Senators want scholarship board to change loan policy
Senators have urged the ASG Student Financial Aid board, or scholarship board, to thoroughly review local law dealing with the student loan program which targets low income families, and recently advised its chairman to review the board's old policy that says only students with a 3.5 grade point average and above qualify for student loans.
The most passionate urging — in the form of a plea — came from Senators Galeai Tuufuli and Magalei Logovi’i. Magalei shared some personal details about the challenges he faced growing up in a Samoan speaking family and entering college with a “C” grade point average, yet he still managed to graduate from college.
This was the third Senate Government Operations Committee hearing on the scholarship and loan program with the first held in early March. What concerned senators the most is the fact that the loan program was established to help students from low income families, but those were not necessarily the ones being given the chance, due to policies set by previous boards.
The third hearing was delayed until the Fono fully endorsed the nominee of Rev. Kalepo Vaitautolu, who is also the scholarship board chairman. Final confirmation was handed down by the Senate late last month and Vaitautolu attended the hearing.

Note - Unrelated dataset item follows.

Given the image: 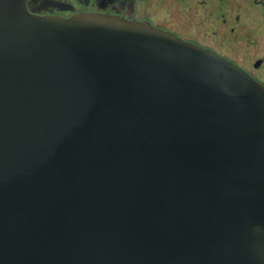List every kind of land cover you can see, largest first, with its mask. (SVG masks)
Listing matches in <instances>:
<instances>
[{"label": "water", "instance_id": "1", "mask_svg": "<svg viewBox=\"0 0 264 264\" xmlns=\"http://www.w3.org/2000/svg\"><path fill=\"white\" fill-rule=\"evenodd\" d=\"M0 0V264H264V86L145 21Z\"/></svg>", "mask_w": 264, "mask_h": 264}, {"label": "flooded vegetation", "instance_id": "2", "mask_svg": "<svg viewBox=\"0 0 264 264\" xmlns=\"http://www.w3.org/2000/svg\"><path fill=\"white\" fill-rule=\"evenodd\" d=\"M25 4L41 15L101 12L148 22L211 49L264 86V0H26ZM252 56L256 57L250 60Z\"/></svg>", "mask_w": 264, "mask_h": 264}, {"label": "rangeland", "instance_id": "3", "mask_svg": "<svg viewBox=\"0 0 264 264\" xmlns=\"http://www.w3.org/2000/svg\"><path fill=\"white\" fill-rule=\"evenodd\" d=\"M243 44L244 43H242L241 42V47H243ZM257 48H259V50H262V43H261V46L260 47H257ZM259 50L257 51V52H259ZM260 54H262V51L260 52ZM256 56H252V57H249L250 58V60H252V59H254Z\"/></svg>", "mask_w": 264, "mask_h": 264}]
</instances>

With the board chairman present, committee chairman Galeai said this new board should consult an attorney from the government to work on new policies moving forward, and take a careful look at the law pertaining to the student loan program.
He said information received by the Senate shows that the scholarship board is not fully complying with the student loan provision of the law, which was intended to provide financial support for students from low income families — to help them attend college.
The Senator said the only qualification in the law for student loans, is to be from a low income family — adding that students whose GPA is 3.0 and below should still qualify under the board’s policy as long as they have already been accepted by a college.
Galeai said the Senate had recommended in previous hearings (which the board chairman had not attended) for the scholarship board to seek legal advice from a government attorney, at the Attorney General’s Office or the Governor’s Office, to assist with a clear interpretation of the law.
They advised that this attorney should also assist the board in drafting and approving new policies instead of using the ones, which are in conflict with the law pertaining to student loans, Galeai said.
“The board must set up policies in accordance with the law and the only criteria in the student loan program, as prescribed by law, are the financial needs of the student, and having been accepted by an off island college or university,” Galeai stressed to the board chairman. “You're using old policies from the previous board," he added.
Sen. Magalei Logovi’i said that the board’s requirement of a 3.5 GPA for ASCC and 3.8 GPA for off island colleges to qualify for loans does not provide any help to Samoan students from low income families. He said not many Samoan students are able to achieve these set GPAs and they should be adjusted.
“As emphasized by Sen. Galeai and fellow senators, our concerns with this set GPA policy for a Samoan student, who comes from a low income family, is that the first language is Samoan spoken in the family and English is rarely or never used. It’s very hard for that Samoan kid to reach a 3.5 GPA,” Magalei said.
Alluding to cultural differences, the senator also pointed out that it’s a well-known fact that in recent years, Valedictorians have been students with “mixed Samoan blood” benefiting from the board’s policies, and not 100% Samoan.
He reminded the board chairman that a student from “a low income family, who is trying to survive, doesn’t have time to study because the Samoan parents want them to do their chores, [while] a student from a well established family... never has to go to the plantation or do the umu, or those kind of chores faced by a kid from a low income Samoan family.”
Magalei said, “The student from the low income family would likely... get a 2.5 GPA and the parents face financial hardship in trying to put that kid through college, even a community college to get an AA [degree].”
He urged the board chairman to take into serious consideration the concerns, recommendations and information from senators, in putting together policies to ensure that qualified students from low income families gets a share of student loan monies provided by the government.
Magalei then shared that he grew up in a low income Samoan family, in which Samoan was spoken all the time. He had chores to do every day. “And for you to raise the GPA to 3.5 and 3.8 [that means] a poor kid like me is not going to make it” or get financial help, he said.
However, the senator said that with persistence and with the thought in mind that he did not like to see himself and his family in the future go through the same type of financial hardship, he was able to graduate with a “C” GPA, and get into an off island college and graduate.
“You must do more to help students from low income families by lowering the GPA, as long as the student is accepted into a college,” he pleaded with the board chairman.
(A graduate of BYU-Hawaii in 1974, Magalei — a former Budget Office director and former ASG Treasurer — holds a Bachelor of Science degree in Business Administration.)
Vaitautolu acknowledged the concerns raised by the committee, as well as the recommendations, saying that this is a new board and the hearing provided a lot of great input for the board to consider, including the one to get an attorney to work on the board’s policies.
Galeai and other senators said that they will be calling another hearing when the Fono returns in July to find out about the new policies of the board,and how they are going to assist low income students. He said they will also ask for an update on the scholarship board’s financial statement.